Source material:
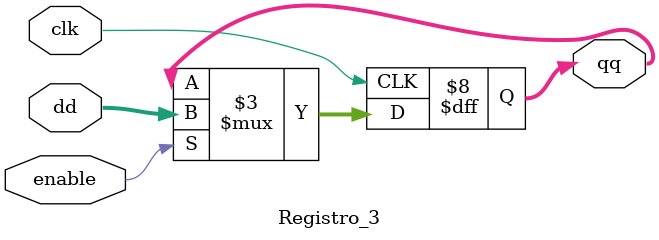
<source format=v>
`timescale 1ns / 1ps
module Registro_3(input wire clk, enable ,input wire [11:0] dd , output  reg [11:0] qq);
	 
reg [11:0] datain;

 
always@(posedge clk)
begin

	if (enable) begin 
	
	datain=dd;
	qq = datain; end
   else begin qq = qq; end 
end

endmodule

</source>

Work instructions: Extract all lines from the material above that include the word "datain".

Answer:
reg [11:0] datain;
	datain=dd;
	qq = datain; end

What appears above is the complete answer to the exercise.